▼▼▼

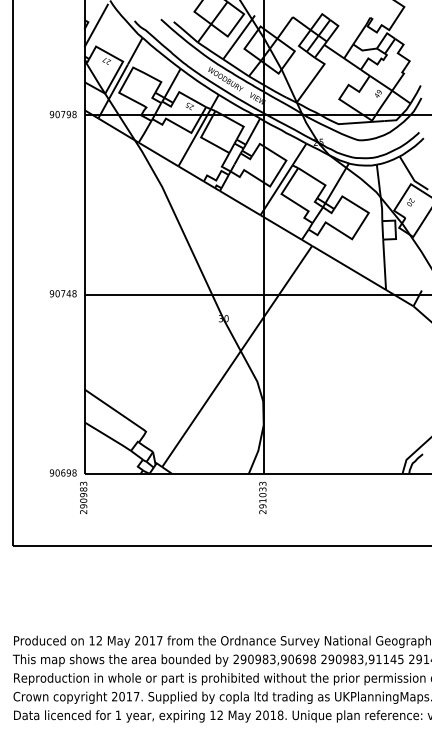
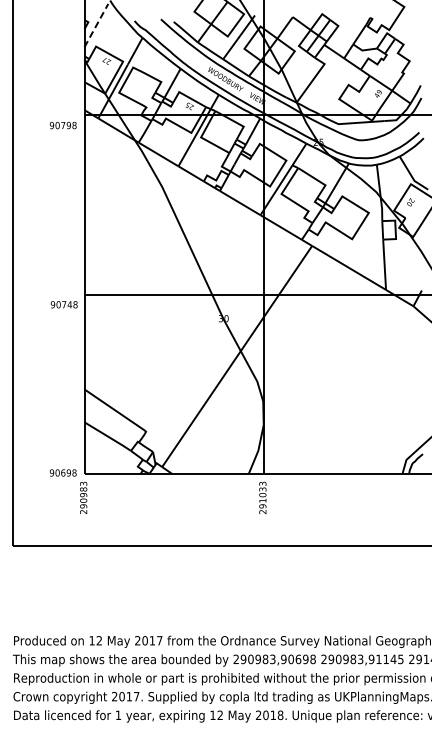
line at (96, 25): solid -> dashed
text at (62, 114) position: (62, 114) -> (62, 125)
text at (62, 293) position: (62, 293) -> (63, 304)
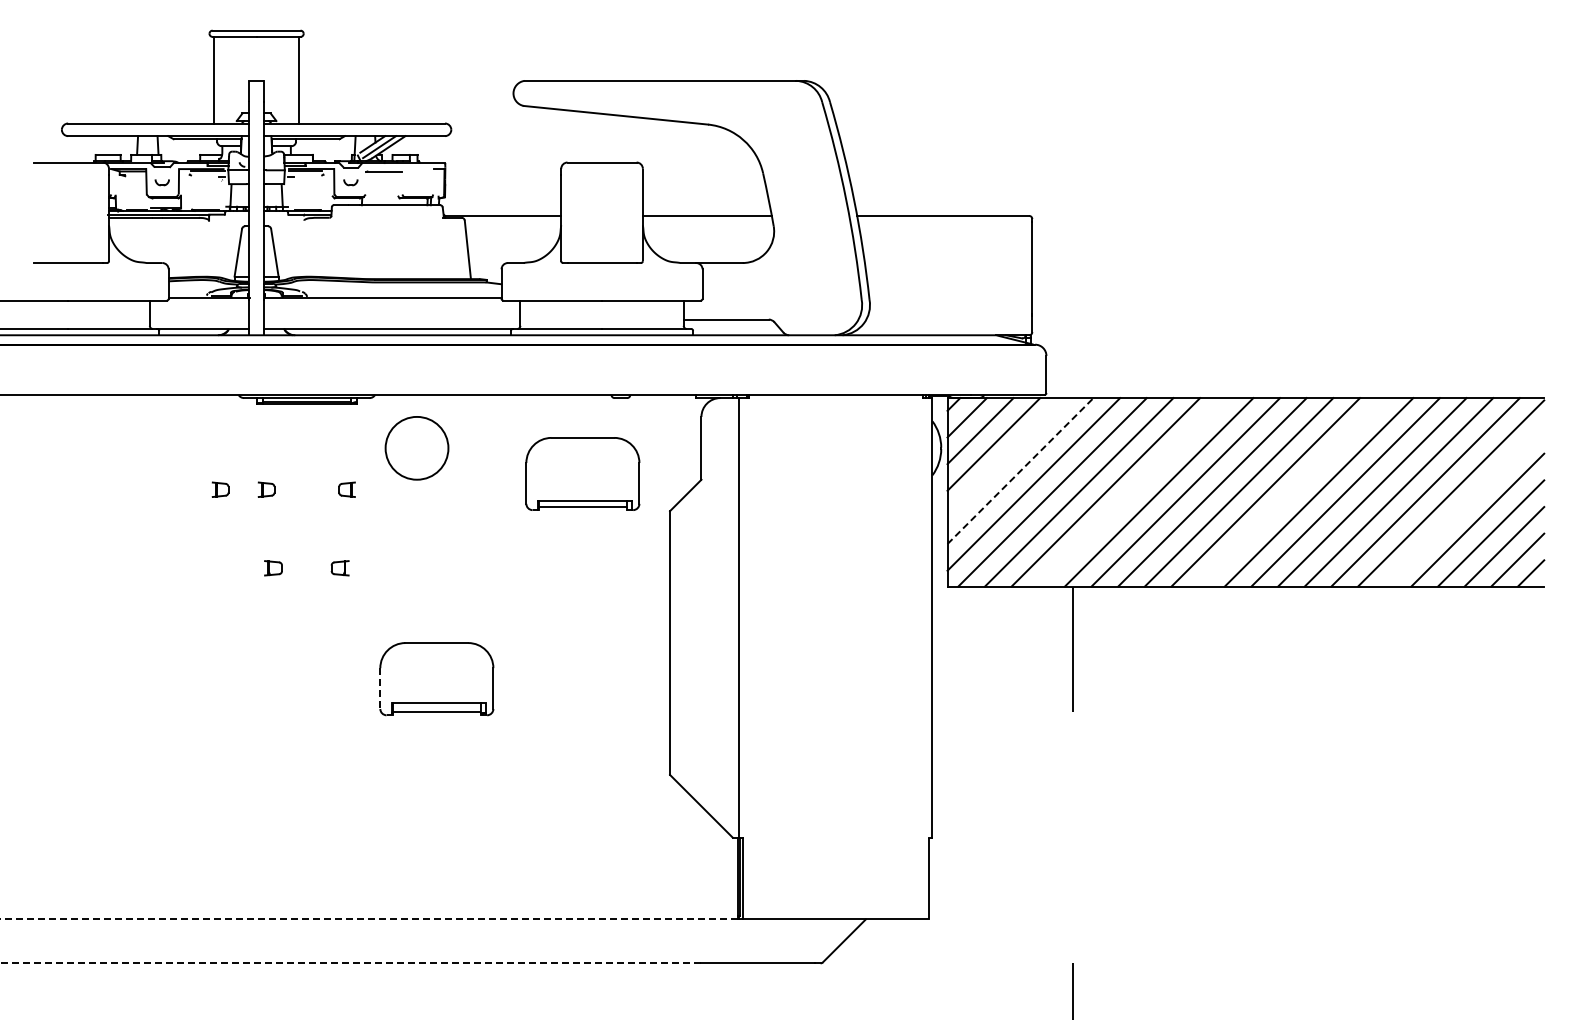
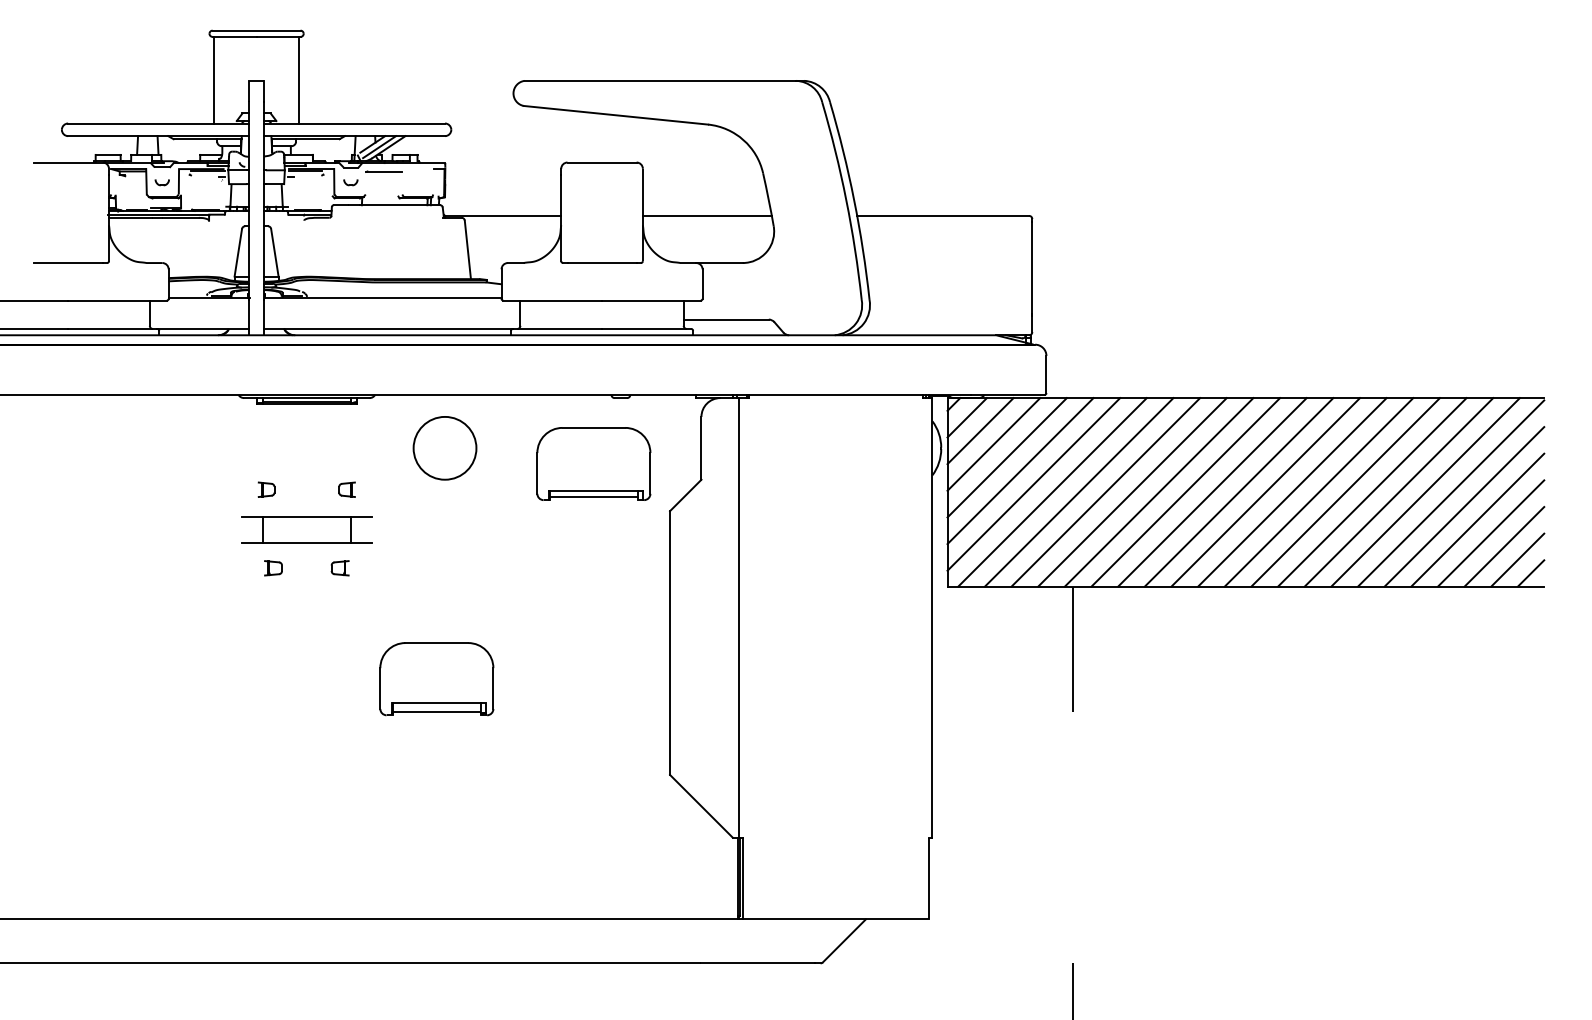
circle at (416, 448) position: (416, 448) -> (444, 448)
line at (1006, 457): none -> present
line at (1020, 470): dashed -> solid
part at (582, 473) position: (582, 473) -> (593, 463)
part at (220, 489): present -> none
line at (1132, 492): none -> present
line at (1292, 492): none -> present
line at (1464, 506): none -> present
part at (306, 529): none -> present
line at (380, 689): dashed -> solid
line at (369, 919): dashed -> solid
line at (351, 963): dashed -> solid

▲▲▲

**Objective**
Extract every difference line from the records above, copying each one character for character, and leave out the picture lines.

**Full solution**
line at (96, 25): solid -> dashed
text at (62, 114) position: (62, 114) -> (62, 125)
text at (62, 293) position: (62, 293) -> (63, 304)
circle at (416, 448) position: (416, 448) -> (444, 448)
line at (1006, 457): none -> present
line at (1020, 470): dashed -> solid
part at (582, 473) position: (582, 473) -> (593, 463)
part at (220, 489): present -> none
line at (1132, 492): none -> present
line at (1292, 492): none -> present
line at (1464, 506): none -> present
part at (306, 529): none -> present
line at (380, 689): dashed -> solid
line at (369, 919): dashed -> solid
line at (351, 963): dashed -> solid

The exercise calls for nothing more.